So one day I had this thought that it would be nice to enable the decoder RNN to learn to search where to put the cursor in the source sequence. This was sort of inspired by translation exercises that learning English in my middle school involved. Your gaze shifts back and forth between source and target sequence as you translate. I expressed the soft search as softmax and then weighted averaging of BiRNN states. It worked great from the very first try to my great excitement. I called the architecture RNNSearch, and we rushed to publish an ArXiv paper as we knew that Ilya and co at Google are somewhat ahead of us with their giant 8 GPU LSTM model (RNN Search still ran on 1 GPU).

As I later turned out, the name was not great. The better name (attention) was only added by Yoshua to the conclusion in one of the final passes.

We saw Alex Graves’ NMT paper 1.5 months later. It was indeed exactly the same idea, though he arrived at it with a completely different motivation. In our case, necessity was the mother of invention. In his case it was the ambition to bridge neural and symbolic AI, I guess? Jason Weston’s and co Memory Networks paper also featured a similar mechanism.

I did not have the foresight to think that attention can be used at a lower level, as the core operation in representation learning. But when I saw the Transformer paper, I immediately declared to labmates that RNNs are dead.

To go back to your original question: the invention of “differentiable and data-dependent weighted average” in Yoshua’s lab in Montreal was independent from Neural Turing Machines, Memory Networks, as well as some relevant cog-sci papers from the 90s (or even 70s; can give you any links though). It was the result of Yoshua’s leadership in pushing the lab to be ambitious, Kyunghyun Cho’s great skills at running a big machine translation project staffed with junior PhD students and interns, and lastly, my own creativity and coding skills that had been honed in years of competitive programming. But I don’t think that this idea would wait for any more time before being discovered. Even if myself, Alex Graves and other characters in this story did not do deep learning at that time, attention is just the natural way to do flexible spatial connectivity in deep learning. It is a nearly obvious idea that was waiting for GPUs to be fast enough to make people motivated and take deep learning research seriously. Ever since I realized this, my big AI ambition is to start amazing applied projects like that machine translation project. Good R&D endeavors can do more for progress in fundamental technologies than all the fancy theorizing that we consider the “real” AI research.

That’s all! Very curious to hear more about your educational AI projects (I heard some rumors from Harm de Vries :)).

Cheers,

Dima

Here is some context to the history:

In this email, Dzmitry Bahdanau reflects on his role in an influential breakthrough in AI: the invention of the attention mechanism. This concept, which allows AI models to focus on the most relevant parts of their input, is now central to all LLMs like ChatGPT.

**Your assignment**.
Decide whether each statement below agrees with the email on the origin of attention. Answer yes or no for each, and quote the exact words of the email that decide it.
1. The name "attention" was added to the conclusion by Yoshua.
2. RNNSearch ran on eight GPUs.
3. The writer foresaw that attention could serve as the core operation in representation learning.

[Data entries]
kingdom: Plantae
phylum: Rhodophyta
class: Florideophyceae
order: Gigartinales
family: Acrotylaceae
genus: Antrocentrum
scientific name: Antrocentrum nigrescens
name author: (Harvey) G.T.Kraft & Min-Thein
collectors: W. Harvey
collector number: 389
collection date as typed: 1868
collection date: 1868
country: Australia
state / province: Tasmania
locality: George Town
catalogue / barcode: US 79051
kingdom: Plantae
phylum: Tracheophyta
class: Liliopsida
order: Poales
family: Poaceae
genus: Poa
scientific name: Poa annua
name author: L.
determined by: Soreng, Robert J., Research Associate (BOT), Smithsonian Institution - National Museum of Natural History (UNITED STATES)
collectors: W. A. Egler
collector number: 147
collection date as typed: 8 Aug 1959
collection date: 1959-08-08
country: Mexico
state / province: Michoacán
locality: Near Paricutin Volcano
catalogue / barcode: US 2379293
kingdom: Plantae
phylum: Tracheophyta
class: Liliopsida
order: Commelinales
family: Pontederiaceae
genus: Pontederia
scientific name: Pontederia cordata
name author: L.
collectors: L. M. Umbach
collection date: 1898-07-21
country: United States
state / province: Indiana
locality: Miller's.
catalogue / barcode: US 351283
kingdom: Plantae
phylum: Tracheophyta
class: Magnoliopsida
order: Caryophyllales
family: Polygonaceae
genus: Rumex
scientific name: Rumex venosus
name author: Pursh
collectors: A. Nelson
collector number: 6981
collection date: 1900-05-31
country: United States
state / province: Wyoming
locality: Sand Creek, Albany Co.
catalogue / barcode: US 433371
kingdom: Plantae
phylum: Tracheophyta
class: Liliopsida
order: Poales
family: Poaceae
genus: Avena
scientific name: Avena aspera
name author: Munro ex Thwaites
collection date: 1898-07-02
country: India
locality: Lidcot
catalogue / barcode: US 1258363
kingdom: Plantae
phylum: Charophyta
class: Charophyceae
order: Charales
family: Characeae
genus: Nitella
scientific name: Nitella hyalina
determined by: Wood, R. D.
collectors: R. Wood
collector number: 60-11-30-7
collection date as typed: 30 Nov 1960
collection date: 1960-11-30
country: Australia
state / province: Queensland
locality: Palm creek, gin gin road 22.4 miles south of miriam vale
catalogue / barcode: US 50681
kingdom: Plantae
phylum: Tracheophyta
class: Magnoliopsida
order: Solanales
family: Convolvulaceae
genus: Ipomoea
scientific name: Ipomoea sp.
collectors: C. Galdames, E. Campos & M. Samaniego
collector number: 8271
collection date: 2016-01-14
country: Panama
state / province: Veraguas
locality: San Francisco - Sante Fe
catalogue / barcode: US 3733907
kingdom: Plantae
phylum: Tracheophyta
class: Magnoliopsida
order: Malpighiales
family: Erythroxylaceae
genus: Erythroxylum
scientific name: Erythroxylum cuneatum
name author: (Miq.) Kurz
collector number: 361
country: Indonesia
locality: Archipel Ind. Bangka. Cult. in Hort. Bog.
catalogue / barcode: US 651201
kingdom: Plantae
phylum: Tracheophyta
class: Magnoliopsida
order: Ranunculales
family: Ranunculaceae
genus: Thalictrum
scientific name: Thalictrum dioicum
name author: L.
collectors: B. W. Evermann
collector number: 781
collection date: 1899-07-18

**Answer to this exercise**.
1. Yes: "The better name (attention) was only added by Yoshua to the conclusion in one of the final passes."
2. No: "(RNN Search still ran on 1 GPU)"
3. No: "I did not have the foresight to think that attention can be used at a lower level, as the core operation in representation learning."